DOCUMENT EXCERPT:
====

Namespaces
Variants
Views
Actions

Argument-dependent lookup

From cppreference.com
< cpp‎ | language

Argument-dependent lookup, also known as ADL, or Koenig lookup, is the set of rules for looking up the unqualified function names in function-call expressions, including implicit function calls to overloaded operators. These function names are looked up in the namespaces of their arguments in addition to the scopes and namespaces considered by the usual unqualified name lookup.

Argument-dependent lookup makes it possible to use operators defined in a different namespace

#include <iostream>
int main()
{
    std::cout << "Test\n"; // There is no operator<< in global namespace, but ADL
                           // examines std namespace because the left argument is in
                           // std and finds std::operator<<(std::ostream&, const char*)
    operator<<(std::cout, "Test\n"); // same, using function call notation
 
    // however,
    std::cout << endl; // Error: 'endl' is not declared in this namespace.
                       // This is not a function call to endl(), so ADL does not apply
 
    endl(std::cout); // OK: this is a function call: ADL examines std namespace
                     // because the argument of endl is in std, and finds std::endl
 
    (endl)(std::cout); // Error: 'endl' is not declared in this namespace.
                       // The sub-expression (endl) is not a function call expression
}


Contents

[edit] Details

First, if the lookup set produced by usual unqualified lookup contains any of the following:

1) a declaration of a class member
2) a declaration of a function at block scope (that's not a using-declaration)
3) any declaration that is not a function or a function template (e.g. a function object or another variable whose name conflicts with the name of the function that's being looked up)

Then the argument-dependent lookup is not considered.

Otherwise, for every argument in a function call expression and for every template template argument of a template function, its type is examined to determine the associated set of namespaces and classes that it will add to the lookup

1) For arguments of fundamental type, the associated set of namespaces and classes is empty
2) For arguments of class type (including union), the set consists of
a) The class itself
b) All of its direct and indirect base classes
c) If the class is a member of another class, the class of which it is a member
d) The innermost enclosing namespaces in the classes added to the set
3) For arguments whose type is a class template specialization, in addition to the class rules, the following types are examined and their associated classes and namespaces are added to the set
a) The types of all template arguments provided for type template parameters (skipping non-type template parameters and skipping template template parameters)
b) The namespaces in which any template template arguments are members
c) The classes in which any template template arguments are members (if they happen to be class member templates)
4) For arguments of enumeration type, the namespace in which the enumeration is defined is added to the set. If the enumeration type is a member of a class, that class is added to the set.
5) For arguments of type pointer to T or pointer to an array of T, the type T is examined and its associated set of classes and namespaces is added to the set.
6) For arguments of function type, the function parameter types and the function return type are examined and their associated set of classes and namespaces are added to the set.
7) For arguments of type pointer to member function F of class X, the function parameter types, the function return type, and the class X are examined and their associated set of classes and namespaces are added to the set.
8) For arguments of type pointer to data member T of class X, the member type and the type X are both examined and their associated set of classes and namespaces are added to the set.

====

DATA UNDER STUDY:
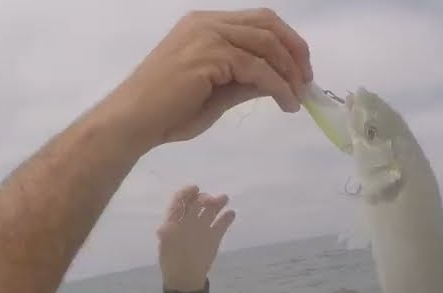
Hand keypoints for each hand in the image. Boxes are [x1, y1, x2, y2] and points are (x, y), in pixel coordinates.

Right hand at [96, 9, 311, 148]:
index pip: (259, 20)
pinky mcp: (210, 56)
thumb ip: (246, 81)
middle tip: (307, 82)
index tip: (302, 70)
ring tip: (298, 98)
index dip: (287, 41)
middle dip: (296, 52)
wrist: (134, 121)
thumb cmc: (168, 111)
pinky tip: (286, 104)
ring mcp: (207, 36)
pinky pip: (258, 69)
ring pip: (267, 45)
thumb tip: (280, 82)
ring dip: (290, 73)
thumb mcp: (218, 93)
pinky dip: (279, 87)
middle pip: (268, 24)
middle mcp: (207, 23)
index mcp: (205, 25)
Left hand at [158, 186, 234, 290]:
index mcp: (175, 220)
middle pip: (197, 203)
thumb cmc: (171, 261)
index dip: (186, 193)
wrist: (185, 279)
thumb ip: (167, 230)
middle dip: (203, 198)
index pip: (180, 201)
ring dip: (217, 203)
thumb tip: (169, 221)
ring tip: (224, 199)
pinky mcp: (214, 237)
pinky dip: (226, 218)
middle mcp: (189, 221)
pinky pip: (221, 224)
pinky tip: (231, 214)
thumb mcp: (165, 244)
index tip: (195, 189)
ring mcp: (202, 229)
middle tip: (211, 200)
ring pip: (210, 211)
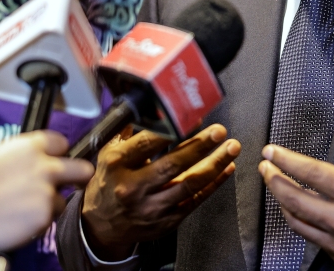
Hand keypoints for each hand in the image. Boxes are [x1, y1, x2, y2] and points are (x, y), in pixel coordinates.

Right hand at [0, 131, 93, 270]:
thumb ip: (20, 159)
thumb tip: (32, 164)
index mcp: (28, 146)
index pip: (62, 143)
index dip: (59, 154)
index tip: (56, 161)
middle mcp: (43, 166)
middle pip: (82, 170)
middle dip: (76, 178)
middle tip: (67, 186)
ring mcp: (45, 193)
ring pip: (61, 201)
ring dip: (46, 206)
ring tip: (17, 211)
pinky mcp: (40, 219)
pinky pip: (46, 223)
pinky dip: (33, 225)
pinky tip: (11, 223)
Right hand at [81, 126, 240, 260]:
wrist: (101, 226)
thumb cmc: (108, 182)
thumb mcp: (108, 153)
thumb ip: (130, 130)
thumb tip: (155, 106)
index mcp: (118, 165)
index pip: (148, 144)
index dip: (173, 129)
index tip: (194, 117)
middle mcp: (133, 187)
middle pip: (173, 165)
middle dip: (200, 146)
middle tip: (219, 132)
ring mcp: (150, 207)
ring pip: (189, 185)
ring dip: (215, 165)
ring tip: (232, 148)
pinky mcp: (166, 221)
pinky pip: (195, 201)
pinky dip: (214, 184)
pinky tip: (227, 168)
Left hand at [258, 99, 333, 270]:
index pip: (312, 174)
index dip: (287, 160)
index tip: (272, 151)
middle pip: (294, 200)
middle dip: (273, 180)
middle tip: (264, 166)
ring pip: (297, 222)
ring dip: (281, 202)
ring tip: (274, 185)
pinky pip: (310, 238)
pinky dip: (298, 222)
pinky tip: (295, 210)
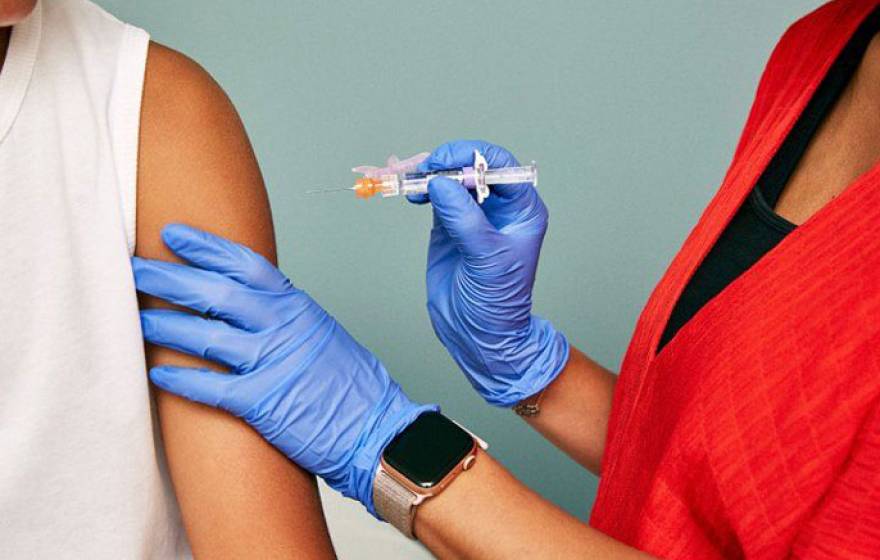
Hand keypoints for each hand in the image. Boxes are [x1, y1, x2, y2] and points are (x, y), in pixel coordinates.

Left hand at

====

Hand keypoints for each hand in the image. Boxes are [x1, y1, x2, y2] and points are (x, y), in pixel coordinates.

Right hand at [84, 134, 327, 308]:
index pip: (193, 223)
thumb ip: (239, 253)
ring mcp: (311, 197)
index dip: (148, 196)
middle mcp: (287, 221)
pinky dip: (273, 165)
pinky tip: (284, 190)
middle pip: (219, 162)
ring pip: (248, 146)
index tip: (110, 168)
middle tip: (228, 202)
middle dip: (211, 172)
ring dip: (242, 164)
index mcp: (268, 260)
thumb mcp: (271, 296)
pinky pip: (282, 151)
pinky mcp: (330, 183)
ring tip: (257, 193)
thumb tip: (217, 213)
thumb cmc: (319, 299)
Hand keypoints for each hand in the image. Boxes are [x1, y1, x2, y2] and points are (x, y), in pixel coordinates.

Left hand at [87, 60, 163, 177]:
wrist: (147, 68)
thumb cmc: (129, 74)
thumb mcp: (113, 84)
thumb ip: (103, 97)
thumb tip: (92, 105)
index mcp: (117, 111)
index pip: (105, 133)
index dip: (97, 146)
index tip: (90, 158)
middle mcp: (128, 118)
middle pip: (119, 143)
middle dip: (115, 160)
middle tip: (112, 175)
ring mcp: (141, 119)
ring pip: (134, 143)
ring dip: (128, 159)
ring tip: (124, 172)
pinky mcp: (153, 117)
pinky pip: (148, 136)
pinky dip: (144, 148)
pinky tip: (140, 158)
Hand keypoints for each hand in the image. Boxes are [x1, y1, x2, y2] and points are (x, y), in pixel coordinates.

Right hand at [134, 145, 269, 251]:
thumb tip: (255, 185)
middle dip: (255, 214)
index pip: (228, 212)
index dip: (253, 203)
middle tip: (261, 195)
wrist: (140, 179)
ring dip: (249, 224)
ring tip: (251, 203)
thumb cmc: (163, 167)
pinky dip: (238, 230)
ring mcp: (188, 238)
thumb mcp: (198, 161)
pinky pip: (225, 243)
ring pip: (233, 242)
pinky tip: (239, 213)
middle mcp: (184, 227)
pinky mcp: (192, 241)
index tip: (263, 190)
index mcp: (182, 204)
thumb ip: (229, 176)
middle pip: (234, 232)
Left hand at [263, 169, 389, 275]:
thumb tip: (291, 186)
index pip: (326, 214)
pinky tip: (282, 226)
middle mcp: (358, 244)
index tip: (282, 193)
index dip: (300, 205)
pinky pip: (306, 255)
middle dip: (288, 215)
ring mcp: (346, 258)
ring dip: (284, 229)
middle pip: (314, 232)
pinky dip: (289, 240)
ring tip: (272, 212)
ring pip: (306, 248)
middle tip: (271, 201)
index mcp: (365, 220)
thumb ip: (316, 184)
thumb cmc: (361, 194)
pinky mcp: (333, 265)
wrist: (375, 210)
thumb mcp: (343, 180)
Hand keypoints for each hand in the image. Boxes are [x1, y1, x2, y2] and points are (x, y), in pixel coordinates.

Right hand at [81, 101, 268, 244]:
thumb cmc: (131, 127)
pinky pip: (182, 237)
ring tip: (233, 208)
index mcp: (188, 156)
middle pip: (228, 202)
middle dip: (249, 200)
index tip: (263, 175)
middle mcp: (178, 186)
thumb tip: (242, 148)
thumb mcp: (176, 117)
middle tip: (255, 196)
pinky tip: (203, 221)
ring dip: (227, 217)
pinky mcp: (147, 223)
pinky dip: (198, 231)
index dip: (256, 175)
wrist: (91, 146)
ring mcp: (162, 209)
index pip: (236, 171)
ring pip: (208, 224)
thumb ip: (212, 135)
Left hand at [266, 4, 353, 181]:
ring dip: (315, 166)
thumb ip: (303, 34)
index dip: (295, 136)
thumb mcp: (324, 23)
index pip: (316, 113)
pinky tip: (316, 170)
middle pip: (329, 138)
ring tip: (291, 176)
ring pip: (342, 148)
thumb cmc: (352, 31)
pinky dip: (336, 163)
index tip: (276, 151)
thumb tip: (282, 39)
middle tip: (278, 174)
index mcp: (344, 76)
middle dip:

====

YOUR TASKS:
(1) Reproduce the passage of the argument-dependent lookup text starting at "Argument-dependent lookup makes" and ending at "std::operator<<(std::ostream&, const char*)".
(2) Condense the paragraph of the argument-dependent lookup text that begins "Argument-dependent lookup, also known as ADL," while keeping its main facts.
The listing was taken from a separate source.

RESPONSES BY ITEM NUMBER:
(1)
Argument-dependent lookup makes it possible to use operators defined in a different namespace

#include <iostream>
int main()
{
    std::cout << "Test\n"; // There is no operator<< in global namespace, but ADL
                           // examines std namespace because the left argument is in
                           // std and finds std::operator<<(std::ostream&, const char*)

(2) Argument-dependent lookup (ADL, or Koenig lookup) is the set of rules for looking up unqualified function names in function-call expressions, including implicit calls to overloaded operators. Besides the scopes and namespaces that usual unqualified lookup considers, it also searches the namespaces of the arguments.